Repeat the data below word for word, leaving out the pictures.
___
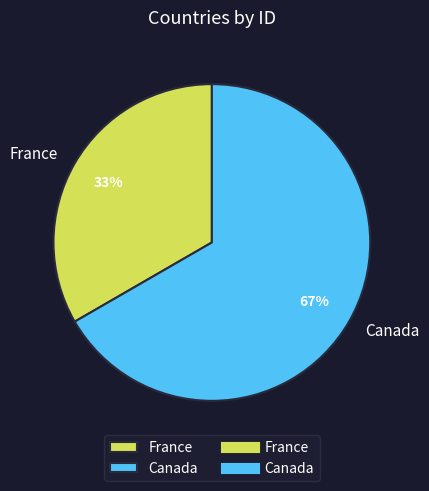

What is the majority slice?

Canada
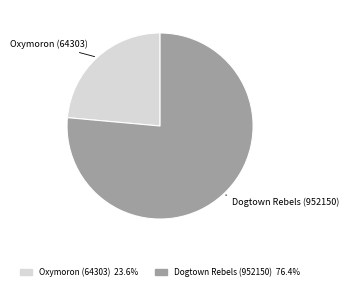

Does Dogtown Rebels (952150) represent more than half of the total?

Yes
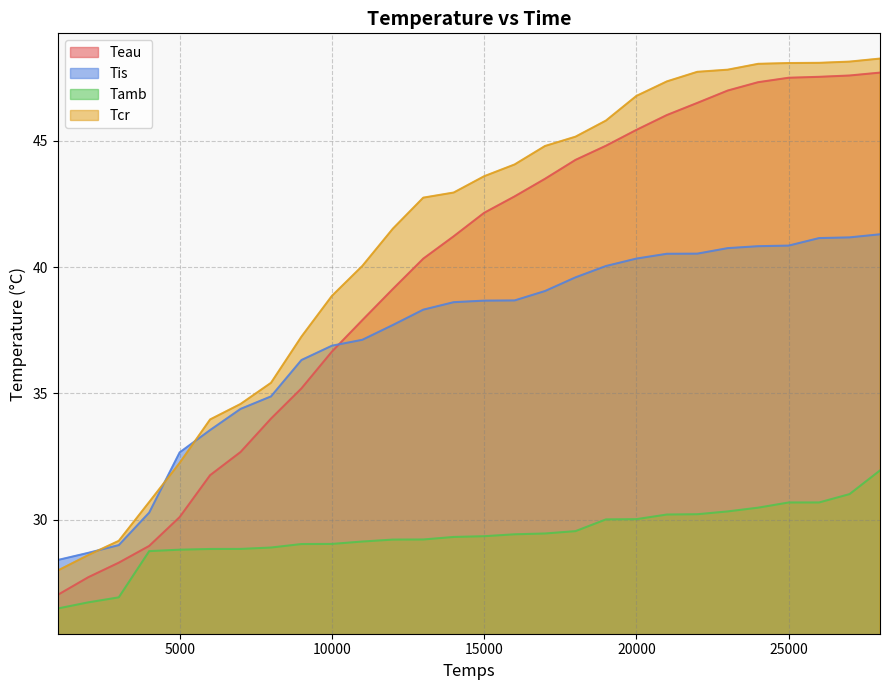

Is the value of Tcr at 4000 greater than the value of Tis at 12000?

No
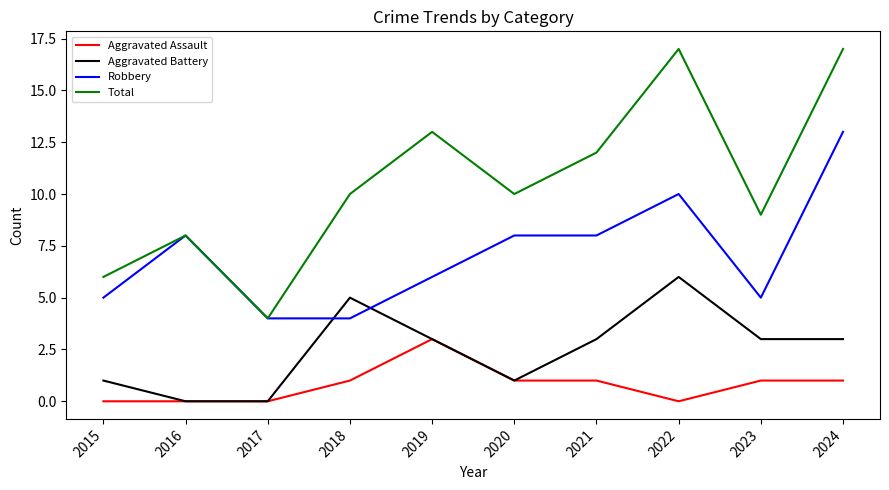

At which category does Total reach its first local peak?

2016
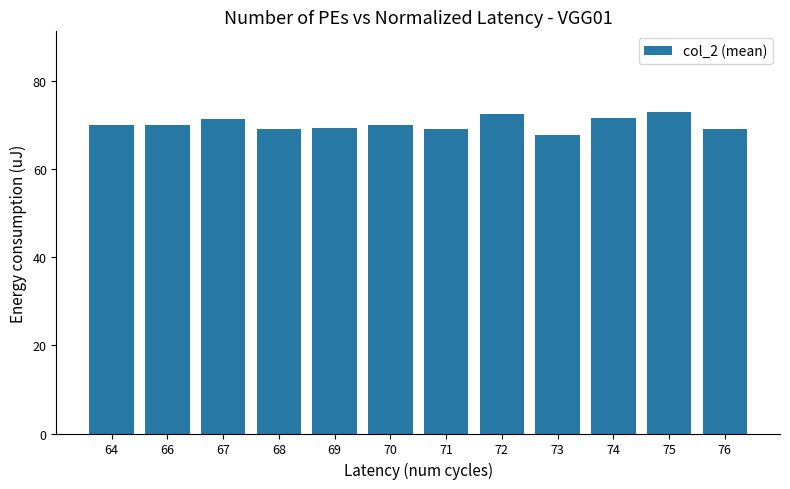

How many data points does each series have?

12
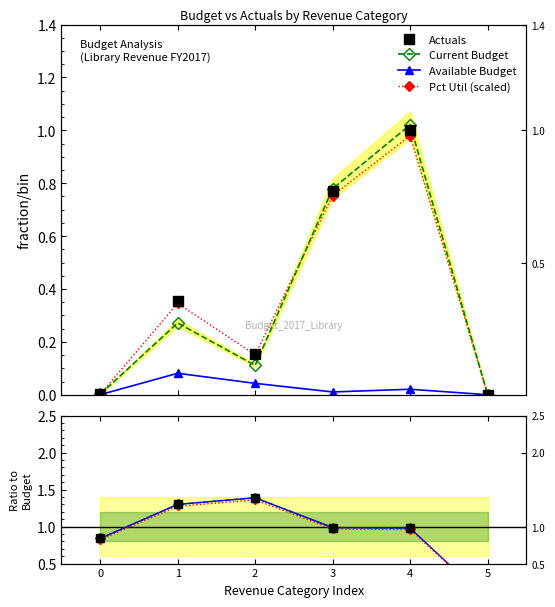

At which label does Available Budget reach its peak?

1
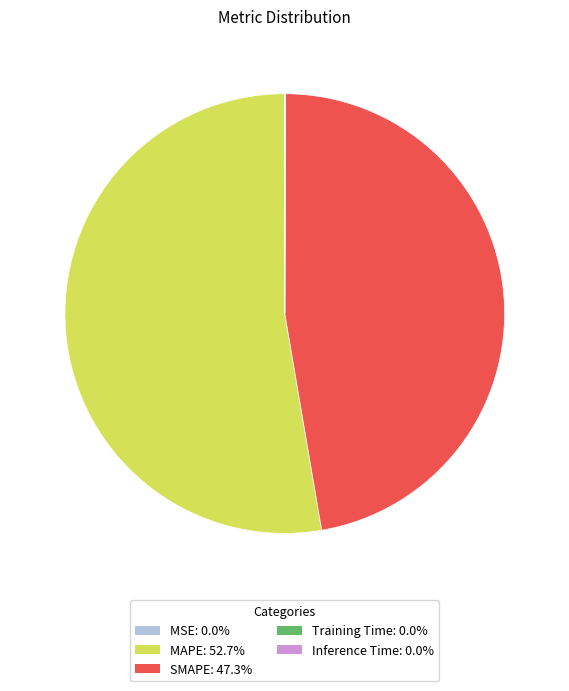

Does SMAPE account for over 50% of the chart?

No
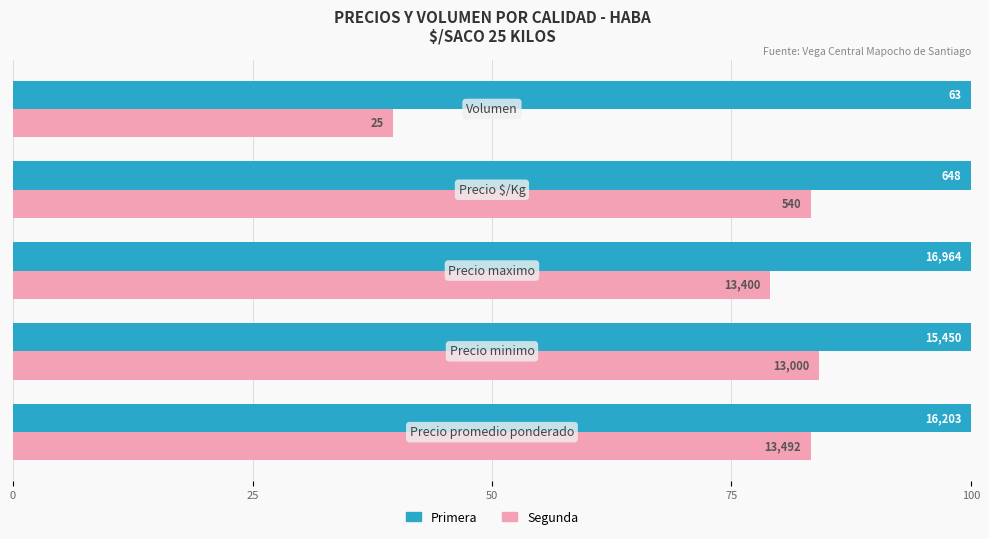

What are all the series names shown in the legend?

Primera, Segunda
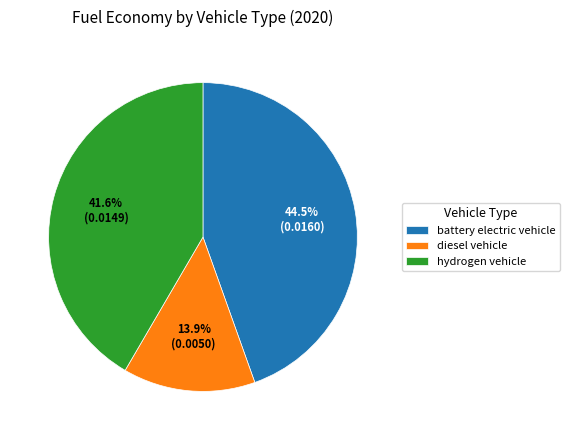

True or false: diesel vehicle accounts for 20% of the total.

False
___
## Answer to this exercise
What is the majority slice?

Canada

Does Dogtown Rebels (952150) represent more than half of the total?

Yes

Is the value of Tcr at 4000 greater than the value of Tis at 12000?

No

At which category does Total reach its first local peak?

2016

How many data points does each series have?

12

At which label does Available Budget reach its peak?

1

Does SMAPE account for over 50% of the chart?

No

What are all the series names shown in the legend?

Primera, Segunda

True or false: diesel vehicle accounts for 20% of the total.

False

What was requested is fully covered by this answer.